# 2X4 bow press.



## Tacitus (Oct 14, 2012)

Is it possible you could give some lengths of the 2x4's?


----------



## N8rfastback (Mar 3, 2014)

Well my bow is 41" axle to axle, so I have my holes in the bottom 46" apart, and at least 3" from the end of the board, making my bottom boards around 52" long, and the uprights are roughly 45" tall I think. 

The key is to measure for your bow and have the uprights pretty much straight up and down when they initially make contact with your limbs, the limbs will bite into the boards a little and they won't slip. It took very little compressing to get the strings off, I was very surprised really. I also had my bow turned down as low as I was comfortable with prior to pressing it.


----------



## threetoe (May 13, 2011)

Now that's Red Neck.

LOL


----------



## N8rfastback (Mar 3, 2014)

It most definitely is! I don't mind at all though, I dig the backwoods style of doing things with what you've got on hand and solving problems mcgyver style.


----------



## N8rfastback (Mar 3, 2014)

If anything else this is handy for people that need something in a pinch and don't want to wait for a portable press in the mail or live too far from a shop, or are just penny pinchers LOL


----------



## Don Schultz (Jul 5, 2002)

threetoe said:


> Now that's Red Neck.
> 
> LOL


Yeah, but I'm lovin' it.


----------



## Tacitus (Oct 14, 2012)

thanks for the quick replay! Im defiantly going to have to look into building one of these! I have made the Pipe Clam Bow press and it is okay the hardest part is making the fingers for it when you can't find the right material and have to really go DIY and make something work lol


----------



## beaverman (Jun 21, 2008)

Nice simple design. Only problem I see is access to string/cable pegs on many cam designs with that solid wood along the sides of the cam.


----------



## N8rfastback (Mar 3, 2014)

Yea the string access could be an issue. I just unhooked one loop then rotated the cam around where I could reach the others, it's tight but not an issue on my bow.


----------



## pegleg1az (Nov 28, 2013)

That is one you could make up for your archery club and leave it there for everyone to use for an emergency repair... thumbs up idea.


----------



## apamambax (Dec 23, 2009)

put a wing nut on one of the pivo bolts an drill holes every 1-1/2" and it would be adjustable....you might be a ******* if you use 2x4's to build a bow press...


----------



## apamambax (Dec 23, 2009)

the vertical 2x4's dont need to be that long either 2' would be plenty


----------



## nhns4 (Sep 25, 2010)

Different.


----------



## apamambax (Dec 23, 2009)

if the vertical peices were shorter and you put those connectors that the riser is sitting on the bottom you could fold it together into a 50"x3-1/2"x7" stack of 2x4's...1" square aluminum tubes would make a great portable folding press


----------



## iluvgear1 (May 9, 2011)

* **Dataset records**

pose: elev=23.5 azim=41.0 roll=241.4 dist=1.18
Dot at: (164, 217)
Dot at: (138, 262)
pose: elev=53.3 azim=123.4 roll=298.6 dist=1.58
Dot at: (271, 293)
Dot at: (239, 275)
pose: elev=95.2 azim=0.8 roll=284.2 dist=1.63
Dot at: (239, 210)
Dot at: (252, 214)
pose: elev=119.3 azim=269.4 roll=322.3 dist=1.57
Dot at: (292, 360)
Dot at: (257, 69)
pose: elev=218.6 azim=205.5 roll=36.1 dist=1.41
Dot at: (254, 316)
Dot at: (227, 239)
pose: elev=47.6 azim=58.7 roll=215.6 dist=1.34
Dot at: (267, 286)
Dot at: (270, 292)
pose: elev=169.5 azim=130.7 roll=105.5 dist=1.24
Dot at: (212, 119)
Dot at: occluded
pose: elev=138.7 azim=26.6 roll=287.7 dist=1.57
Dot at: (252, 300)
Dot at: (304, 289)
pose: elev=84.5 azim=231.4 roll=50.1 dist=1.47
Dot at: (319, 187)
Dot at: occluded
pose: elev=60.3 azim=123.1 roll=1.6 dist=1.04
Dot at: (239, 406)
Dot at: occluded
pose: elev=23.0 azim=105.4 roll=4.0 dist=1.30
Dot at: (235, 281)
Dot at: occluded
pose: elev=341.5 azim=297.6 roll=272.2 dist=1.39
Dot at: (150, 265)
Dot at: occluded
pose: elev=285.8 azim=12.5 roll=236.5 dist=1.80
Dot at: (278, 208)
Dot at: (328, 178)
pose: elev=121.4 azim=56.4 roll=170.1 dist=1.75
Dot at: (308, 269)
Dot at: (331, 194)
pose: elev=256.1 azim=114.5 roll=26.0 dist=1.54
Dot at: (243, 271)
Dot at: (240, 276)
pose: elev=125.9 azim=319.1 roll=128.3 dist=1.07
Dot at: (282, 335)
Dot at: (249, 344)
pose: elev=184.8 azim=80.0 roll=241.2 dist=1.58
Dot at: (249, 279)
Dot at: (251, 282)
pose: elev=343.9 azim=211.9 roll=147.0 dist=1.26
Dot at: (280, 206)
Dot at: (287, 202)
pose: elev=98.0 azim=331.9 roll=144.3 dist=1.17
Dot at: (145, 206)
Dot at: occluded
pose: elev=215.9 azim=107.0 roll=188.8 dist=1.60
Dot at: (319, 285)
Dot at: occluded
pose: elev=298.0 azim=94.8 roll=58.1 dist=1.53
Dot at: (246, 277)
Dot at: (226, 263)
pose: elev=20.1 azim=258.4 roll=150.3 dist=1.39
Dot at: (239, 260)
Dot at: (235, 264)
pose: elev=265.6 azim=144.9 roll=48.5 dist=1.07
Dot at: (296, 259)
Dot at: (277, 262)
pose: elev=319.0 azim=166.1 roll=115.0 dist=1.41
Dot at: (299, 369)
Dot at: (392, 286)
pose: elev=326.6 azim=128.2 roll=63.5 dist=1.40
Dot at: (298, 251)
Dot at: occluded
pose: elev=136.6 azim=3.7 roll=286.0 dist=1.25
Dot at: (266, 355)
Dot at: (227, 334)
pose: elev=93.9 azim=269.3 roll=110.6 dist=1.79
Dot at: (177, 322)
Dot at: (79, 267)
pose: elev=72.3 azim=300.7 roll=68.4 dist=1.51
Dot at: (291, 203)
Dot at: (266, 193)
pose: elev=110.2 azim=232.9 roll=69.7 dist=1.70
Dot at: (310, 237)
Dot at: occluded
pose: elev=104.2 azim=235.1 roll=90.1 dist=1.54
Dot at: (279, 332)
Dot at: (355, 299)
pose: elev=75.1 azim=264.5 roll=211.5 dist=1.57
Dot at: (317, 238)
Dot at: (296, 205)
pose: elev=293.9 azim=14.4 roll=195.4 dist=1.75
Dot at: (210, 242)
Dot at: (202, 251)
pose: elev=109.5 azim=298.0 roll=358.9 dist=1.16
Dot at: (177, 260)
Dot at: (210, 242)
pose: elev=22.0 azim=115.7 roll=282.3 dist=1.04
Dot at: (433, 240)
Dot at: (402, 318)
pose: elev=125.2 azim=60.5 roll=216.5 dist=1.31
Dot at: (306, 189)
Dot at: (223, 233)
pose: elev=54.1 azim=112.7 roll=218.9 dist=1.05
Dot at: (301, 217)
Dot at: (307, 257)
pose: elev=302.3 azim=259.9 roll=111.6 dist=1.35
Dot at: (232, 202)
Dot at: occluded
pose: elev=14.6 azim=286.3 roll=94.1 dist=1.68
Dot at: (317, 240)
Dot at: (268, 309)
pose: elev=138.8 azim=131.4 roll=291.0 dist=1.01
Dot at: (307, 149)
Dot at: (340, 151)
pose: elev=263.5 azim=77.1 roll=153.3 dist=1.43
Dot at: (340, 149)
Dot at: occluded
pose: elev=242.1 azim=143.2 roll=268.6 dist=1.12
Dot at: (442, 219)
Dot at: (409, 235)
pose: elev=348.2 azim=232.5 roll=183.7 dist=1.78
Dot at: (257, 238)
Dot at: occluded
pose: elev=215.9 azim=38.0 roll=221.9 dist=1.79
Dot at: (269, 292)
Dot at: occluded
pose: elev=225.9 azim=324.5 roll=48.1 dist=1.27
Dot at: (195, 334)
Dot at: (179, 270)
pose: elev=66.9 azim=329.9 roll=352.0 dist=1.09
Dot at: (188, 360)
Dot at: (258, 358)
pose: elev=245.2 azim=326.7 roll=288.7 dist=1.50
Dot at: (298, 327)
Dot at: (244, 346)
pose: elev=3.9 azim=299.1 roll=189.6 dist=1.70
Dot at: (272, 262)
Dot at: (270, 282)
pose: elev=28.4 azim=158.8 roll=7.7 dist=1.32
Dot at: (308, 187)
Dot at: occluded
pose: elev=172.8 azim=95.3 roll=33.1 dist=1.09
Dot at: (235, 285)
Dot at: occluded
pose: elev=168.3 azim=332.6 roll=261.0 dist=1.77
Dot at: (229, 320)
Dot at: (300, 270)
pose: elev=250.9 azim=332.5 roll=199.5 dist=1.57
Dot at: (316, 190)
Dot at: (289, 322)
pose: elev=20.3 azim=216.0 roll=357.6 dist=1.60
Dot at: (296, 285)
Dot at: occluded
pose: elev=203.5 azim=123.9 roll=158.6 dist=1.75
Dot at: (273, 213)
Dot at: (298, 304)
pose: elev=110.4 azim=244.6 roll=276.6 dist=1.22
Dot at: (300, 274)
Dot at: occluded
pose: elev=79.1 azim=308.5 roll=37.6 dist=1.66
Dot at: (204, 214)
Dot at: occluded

* **Tasks to perform**
1: Write out the lines of the listing starting at the line that contains "pose: elev=60.3 azim=123.1 roll=1.6 dist=1.04" and ending at the line that contains "Dot at: (328, 178)", including both of those lines.
2: Extend the forum thread about the 2x4 bow press from where it stops.
The forum thread and the listing have different origins.

* **Results for each task**
1:
pose: elev=60.3 azim=123.1 roll=1.6 dist=1.04
Dot at: (239, 406)
Dot at: occluded
pose: elev=23.0 azim=105.4 roll=4.0 dist=1.30
Dot at: (235, 281)
Dot at: occluded
pose: elev=341.5 azim=297.6 roll=272.2 dist=1.39
Dot at: (150, 265)
Dot at: occluded
pose: elev=285.8 azim=12.5 roll=236.5 dist=1.80
Dot at: (278, 208)
Dot at: (328, 178)

2:
Some may say ******* but I like it. And not even close to the guy with the video online somewhere who uses the framing in his garage and a floor jack to press a bow, but I liked that to.


----------



## Luke M (Aug 24, 2012)

Good thinking! I like it!


----------



## N8rfastback (Mar 3, 2014)

I used the ******* press today to set up my bow, it worked great! You gotta be smarter than the bow to get the loops on the posts with the wood in the way, but that wasn't much of a challenge.


----------



## Don Schultz (Jul 5, 2002)

pegleg1az said:


> That is one you could make up for your archery club and leave it there for everyone to use for an emergency repair... thumbs up idea.


Not really. It is pretty much custom for your bow's axle to axle and gap for the wheels. But If you owned one or two bows, one could make a couple of these to suit their needs for very little money.


----------



## jrdrees (Jun 12, 2010)

Terrific idea here!


----------



## apamambax (Dec 23, 2009)

Don Schultz said:


> Not really. It is pretty much custom for your bow's axle to axle and gap for the wheels. But If you owned one or two bows, one could make a couple of these to suit their needs for very little money.


all you need is multiple holes in the bottom 2x4 every 1-1/2"-2" and put a wing nut on the bolt and you could cover about any bow


----------



## Tunaboy (Oct 3, 2004)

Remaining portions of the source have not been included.